FRAGMENTO DEL DOCUMENTO:

-=-=-=-=-

Regionalismo Crítico
Por David Rmd
Regionalismo crítico un concepto de los teóricos Alexander Tzonis, Liane Lefaivre y Kenneth Frampton, este ultimo la define como una actitud de resistencia que frena lo global y genérico. "El regionalismo crítico", escribe Frampton en su ensayo, "implica necesariamente una relación dialéctica más directa con la naturaleza que la que permiten las tradiciones formales más abstractas de la arquitectura moderna de vanguardia". Esta arquitectura definida por el clima, la topografía y la tectónica con una firmeza de arraigo a su contexto, supera el modernismo sin perder el lenguaje arquitectónico del pasado.
Es un hecho que no toda cultura puede soportar el choque de la modernización y mantener latente las tradiciones culturales para no perder su identidad, es aquí cuando se plantea una paradoja; como dar ese gran paso a la modernidad y regresar a las fuentes, como revivir una antigua y dormida civilización y tomar parte de la civilización universal. “Paul Ricoeur”
La estrategia fundamental del regionalismo crítico consiste en reconciliar el impacto de la civilización universal con elementos derivados indirectamente de las peculiaridades de un lugar concreto (Frampton, 1983).

-=-=-=-=-

EXTRACTOS DE DATOS:
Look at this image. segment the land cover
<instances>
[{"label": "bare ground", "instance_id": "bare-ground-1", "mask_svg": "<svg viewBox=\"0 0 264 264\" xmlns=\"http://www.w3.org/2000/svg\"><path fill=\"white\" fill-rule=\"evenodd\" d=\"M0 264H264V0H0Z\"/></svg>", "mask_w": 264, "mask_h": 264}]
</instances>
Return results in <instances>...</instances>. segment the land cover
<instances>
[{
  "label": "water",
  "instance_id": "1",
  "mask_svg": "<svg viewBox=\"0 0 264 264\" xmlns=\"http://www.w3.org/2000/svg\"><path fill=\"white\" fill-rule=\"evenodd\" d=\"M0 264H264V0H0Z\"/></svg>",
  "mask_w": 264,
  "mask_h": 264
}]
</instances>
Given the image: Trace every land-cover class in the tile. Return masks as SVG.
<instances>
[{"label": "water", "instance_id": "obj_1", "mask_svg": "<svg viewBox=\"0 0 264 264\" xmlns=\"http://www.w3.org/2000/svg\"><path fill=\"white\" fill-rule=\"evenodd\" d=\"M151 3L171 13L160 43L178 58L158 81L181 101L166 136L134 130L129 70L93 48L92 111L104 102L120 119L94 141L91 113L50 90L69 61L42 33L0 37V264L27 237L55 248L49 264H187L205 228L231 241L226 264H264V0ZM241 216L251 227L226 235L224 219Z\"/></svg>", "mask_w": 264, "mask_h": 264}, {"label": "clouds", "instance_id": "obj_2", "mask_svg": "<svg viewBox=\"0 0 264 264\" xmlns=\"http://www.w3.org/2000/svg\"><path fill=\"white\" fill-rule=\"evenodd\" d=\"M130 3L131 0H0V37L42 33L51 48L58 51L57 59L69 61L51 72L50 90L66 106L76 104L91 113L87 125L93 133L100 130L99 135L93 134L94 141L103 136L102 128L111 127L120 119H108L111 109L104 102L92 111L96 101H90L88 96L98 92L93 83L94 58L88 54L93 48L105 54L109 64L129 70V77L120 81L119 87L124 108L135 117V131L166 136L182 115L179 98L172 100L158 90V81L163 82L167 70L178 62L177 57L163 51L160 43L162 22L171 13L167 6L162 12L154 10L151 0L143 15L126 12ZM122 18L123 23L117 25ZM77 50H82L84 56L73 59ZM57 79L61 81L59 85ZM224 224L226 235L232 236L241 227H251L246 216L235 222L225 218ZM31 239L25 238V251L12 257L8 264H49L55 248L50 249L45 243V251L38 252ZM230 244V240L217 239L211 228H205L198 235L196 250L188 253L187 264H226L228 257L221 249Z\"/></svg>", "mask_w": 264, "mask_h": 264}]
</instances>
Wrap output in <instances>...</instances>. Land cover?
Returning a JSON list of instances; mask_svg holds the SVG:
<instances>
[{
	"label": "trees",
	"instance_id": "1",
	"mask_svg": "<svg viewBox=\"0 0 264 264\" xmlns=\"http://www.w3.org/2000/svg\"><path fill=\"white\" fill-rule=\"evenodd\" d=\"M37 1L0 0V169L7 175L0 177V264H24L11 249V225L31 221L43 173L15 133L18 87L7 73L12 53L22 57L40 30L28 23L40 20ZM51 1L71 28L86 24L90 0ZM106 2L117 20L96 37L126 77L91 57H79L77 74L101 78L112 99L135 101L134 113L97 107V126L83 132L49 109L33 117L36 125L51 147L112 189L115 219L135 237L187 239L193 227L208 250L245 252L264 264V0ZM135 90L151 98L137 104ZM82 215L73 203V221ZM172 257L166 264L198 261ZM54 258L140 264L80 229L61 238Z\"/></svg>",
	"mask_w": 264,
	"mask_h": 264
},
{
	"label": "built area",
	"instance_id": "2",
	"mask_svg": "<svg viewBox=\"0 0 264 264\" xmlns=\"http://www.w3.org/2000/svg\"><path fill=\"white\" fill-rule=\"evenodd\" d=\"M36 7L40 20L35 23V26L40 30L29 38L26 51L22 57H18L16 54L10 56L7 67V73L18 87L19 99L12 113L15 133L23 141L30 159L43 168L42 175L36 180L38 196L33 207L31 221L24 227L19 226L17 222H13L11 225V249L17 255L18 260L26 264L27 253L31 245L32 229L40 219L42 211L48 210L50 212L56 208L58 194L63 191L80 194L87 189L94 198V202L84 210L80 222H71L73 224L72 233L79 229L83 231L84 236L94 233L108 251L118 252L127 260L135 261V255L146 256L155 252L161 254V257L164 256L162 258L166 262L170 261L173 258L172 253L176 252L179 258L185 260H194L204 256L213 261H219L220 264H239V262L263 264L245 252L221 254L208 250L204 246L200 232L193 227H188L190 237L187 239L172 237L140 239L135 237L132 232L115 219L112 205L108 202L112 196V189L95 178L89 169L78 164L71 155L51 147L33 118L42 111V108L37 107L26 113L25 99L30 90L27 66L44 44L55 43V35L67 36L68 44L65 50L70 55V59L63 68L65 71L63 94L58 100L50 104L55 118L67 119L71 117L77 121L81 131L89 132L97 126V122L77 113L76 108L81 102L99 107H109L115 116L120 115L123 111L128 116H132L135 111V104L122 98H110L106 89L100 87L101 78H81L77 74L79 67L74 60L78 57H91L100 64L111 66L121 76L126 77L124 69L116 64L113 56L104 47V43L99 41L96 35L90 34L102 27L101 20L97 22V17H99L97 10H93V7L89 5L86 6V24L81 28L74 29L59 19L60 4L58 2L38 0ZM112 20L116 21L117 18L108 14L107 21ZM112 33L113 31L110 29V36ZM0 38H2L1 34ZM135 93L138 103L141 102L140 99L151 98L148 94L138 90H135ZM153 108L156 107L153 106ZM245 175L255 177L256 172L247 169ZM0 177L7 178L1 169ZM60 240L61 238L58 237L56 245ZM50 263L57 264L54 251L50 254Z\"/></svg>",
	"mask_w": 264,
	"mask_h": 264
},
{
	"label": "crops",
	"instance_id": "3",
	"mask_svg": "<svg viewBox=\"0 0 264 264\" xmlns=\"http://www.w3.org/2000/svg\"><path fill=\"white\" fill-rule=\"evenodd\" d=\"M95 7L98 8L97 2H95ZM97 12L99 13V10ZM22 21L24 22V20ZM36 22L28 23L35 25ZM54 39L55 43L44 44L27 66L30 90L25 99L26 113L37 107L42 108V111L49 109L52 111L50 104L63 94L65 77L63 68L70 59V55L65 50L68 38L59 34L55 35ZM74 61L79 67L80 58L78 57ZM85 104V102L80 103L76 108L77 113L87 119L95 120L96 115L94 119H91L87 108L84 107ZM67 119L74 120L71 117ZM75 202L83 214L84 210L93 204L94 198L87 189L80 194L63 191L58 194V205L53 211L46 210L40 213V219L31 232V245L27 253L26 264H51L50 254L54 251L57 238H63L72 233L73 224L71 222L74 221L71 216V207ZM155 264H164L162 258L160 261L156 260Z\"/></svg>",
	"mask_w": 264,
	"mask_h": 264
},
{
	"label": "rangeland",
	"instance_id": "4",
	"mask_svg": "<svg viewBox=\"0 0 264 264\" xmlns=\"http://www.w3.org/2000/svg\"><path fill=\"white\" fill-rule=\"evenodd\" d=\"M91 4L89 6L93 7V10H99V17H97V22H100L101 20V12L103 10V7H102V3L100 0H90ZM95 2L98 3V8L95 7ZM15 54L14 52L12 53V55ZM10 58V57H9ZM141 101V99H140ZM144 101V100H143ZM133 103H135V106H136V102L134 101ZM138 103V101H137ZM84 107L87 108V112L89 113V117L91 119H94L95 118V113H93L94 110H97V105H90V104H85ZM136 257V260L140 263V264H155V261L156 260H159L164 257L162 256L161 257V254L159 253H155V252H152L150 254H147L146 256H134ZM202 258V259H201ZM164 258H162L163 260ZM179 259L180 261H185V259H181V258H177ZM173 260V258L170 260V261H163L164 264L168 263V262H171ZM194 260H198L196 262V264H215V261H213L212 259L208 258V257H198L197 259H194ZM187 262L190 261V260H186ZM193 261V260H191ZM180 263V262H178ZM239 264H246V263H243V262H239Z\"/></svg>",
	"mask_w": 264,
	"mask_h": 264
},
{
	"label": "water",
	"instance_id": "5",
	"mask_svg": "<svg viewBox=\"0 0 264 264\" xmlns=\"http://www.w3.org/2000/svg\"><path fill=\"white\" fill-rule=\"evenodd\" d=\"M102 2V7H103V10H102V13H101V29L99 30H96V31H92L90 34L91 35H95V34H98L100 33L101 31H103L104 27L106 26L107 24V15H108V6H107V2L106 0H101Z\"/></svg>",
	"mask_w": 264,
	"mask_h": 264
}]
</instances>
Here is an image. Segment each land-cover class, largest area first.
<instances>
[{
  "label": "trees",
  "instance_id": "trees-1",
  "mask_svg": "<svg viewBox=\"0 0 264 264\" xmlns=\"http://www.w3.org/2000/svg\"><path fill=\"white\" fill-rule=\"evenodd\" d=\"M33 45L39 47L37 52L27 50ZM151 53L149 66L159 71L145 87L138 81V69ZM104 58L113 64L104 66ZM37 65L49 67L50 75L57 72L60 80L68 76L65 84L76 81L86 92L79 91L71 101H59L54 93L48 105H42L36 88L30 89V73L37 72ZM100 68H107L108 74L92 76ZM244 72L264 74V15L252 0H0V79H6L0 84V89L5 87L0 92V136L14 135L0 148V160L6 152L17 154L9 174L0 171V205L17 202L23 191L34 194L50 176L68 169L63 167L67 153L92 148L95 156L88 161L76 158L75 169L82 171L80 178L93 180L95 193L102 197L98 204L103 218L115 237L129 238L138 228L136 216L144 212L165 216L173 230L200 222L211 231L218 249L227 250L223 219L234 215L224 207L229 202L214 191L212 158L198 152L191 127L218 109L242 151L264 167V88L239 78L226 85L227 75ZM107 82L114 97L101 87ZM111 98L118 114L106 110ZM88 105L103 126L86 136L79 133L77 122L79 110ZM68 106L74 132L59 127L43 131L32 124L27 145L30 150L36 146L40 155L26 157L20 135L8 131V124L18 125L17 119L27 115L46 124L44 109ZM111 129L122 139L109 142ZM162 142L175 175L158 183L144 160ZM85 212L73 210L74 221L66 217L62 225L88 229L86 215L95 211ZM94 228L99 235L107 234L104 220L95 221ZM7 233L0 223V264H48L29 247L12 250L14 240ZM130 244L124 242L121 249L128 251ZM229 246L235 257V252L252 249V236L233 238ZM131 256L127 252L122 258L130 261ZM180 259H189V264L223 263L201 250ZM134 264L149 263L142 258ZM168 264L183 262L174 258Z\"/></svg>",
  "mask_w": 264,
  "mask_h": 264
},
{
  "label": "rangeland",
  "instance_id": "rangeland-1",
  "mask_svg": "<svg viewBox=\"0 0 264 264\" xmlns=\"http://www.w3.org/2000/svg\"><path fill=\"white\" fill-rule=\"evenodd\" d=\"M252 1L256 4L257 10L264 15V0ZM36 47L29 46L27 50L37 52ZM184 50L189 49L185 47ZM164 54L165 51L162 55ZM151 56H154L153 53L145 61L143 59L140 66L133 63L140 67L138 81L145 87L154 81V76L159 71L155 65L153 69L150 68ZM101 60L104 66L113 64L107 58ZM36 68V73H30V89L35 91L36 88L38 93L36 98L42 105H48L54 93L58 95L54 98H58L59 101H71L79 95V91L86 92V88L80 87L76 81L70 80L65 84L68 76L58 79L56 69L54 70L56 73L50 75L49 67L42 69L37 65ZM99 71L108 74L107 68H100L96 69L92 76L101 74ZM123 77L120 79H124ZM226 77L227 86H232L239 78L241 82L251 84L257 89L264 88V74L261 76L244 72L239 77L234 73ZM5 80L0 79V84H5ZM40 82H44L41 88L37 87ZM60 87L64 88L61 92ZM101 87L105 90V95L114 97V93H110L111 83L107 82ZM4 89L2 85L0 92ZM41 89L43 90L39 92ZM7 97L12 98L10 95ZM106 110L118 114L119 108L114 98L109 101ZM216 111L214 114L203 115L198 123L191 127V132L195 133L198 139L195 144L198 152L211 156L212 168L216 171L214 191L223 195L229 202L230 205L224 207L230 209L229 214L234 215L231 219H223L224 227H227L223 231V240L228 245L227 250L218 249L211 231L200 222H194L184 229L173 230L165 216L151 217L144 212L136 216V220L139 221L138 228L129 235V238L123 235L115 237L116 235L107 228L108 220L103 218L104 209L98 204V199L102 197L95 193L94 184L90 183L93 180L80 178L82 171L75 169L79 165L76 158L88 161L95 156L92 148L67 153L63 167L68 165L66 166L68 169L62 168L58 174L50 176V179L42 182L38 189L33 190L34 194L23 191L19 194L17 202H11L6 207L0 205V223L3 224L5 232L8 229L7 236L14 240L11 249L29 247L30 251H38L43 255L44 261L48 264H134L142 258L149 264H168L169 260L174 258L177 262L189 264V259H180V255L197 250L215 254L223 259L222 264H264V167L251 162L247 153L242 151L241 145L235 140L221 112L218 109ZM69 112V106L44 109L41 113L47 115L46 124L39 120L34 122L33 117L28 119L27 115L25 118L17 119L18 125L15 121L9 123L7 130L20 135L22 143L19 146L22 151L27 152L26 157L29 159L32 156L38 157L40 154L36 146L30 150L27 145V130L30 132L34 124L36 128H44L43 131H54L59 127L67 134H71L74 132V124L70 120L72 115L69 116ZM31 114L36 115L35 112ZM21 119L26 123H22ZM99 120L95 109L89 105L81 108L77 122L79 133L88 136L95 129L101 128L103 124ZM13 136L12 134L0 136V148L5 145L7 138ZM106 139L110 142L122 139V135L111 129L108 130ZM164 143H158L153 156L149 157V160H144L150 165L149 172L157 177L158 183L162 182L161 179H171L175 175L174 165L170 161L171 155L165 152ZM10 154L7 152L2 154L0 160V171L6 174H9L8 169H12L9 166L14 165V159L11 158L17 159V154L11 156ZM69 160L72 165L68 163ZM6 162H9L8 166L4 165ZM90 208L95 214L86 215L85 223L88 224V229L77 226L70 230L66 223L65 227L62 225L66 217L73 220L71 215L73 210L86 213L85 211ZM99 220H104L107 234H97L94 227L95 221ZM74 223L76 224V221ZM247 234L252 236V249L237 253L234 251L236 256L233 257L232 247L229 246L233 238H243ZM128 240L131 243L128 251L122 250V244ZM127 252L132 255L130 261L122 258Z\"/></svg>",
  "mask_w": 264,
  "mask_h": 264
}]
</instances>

-=-=-=-=-

SOLICITUD DE TRABAJO 1: Traduce al inglés, por favor, esta oración del texto sobre el regionalismo crítico: «La estrategia fundamental del regionalismo crítico consiste en reconciliar el impacto de la civilización universal con elementos derivados indirectamente de las peculiaridades de un lugar concreto (Frampton, 1983).»
SOLICITUD DE TRABAJO 2: Retoma el texto sobre el regionalismo crítico y continúalo a partir de su última oración.

ESPACIO DE RESPUESTA 1: The fundamental strategy of critical regionalism consists of reconciling the impact of universal civilization with elements derived indirectly from the peculiarities of a particular place (Frampton, 1983).

ESPACIO DE RESPUESTA 2:
Arquitectura es la confluencia entre la geografía y la historia, donde la geografía es tan importante como la historia. (...) En arquitectura confluyen componentes espaciales, sociales, políticos, locales y a su vez universales. La arquitectura es, por tanto, una respuesta a las necesidades de una sociedad, una respuesta a la geografía, a la topología, y es el reflejo y la evolución de la historia de una región y de un país. (Rogelio Salmona, 2009)
Una
vez mencionados estos conceptos no podemos confundir regionalismo con
regionalismo crítico, el primero podemos clasificarlo como socialista y se sumerge
en lo vernáculo, y el regionalismo critico busca la integración de lo moderno y
globalizado con una autonomía social, cultural y económico, es aquí donde se
genera una gran lucha que se viene dando por la estricta globalización de
tendencias modernas y que va consumiendo a nivel macro una sociedad.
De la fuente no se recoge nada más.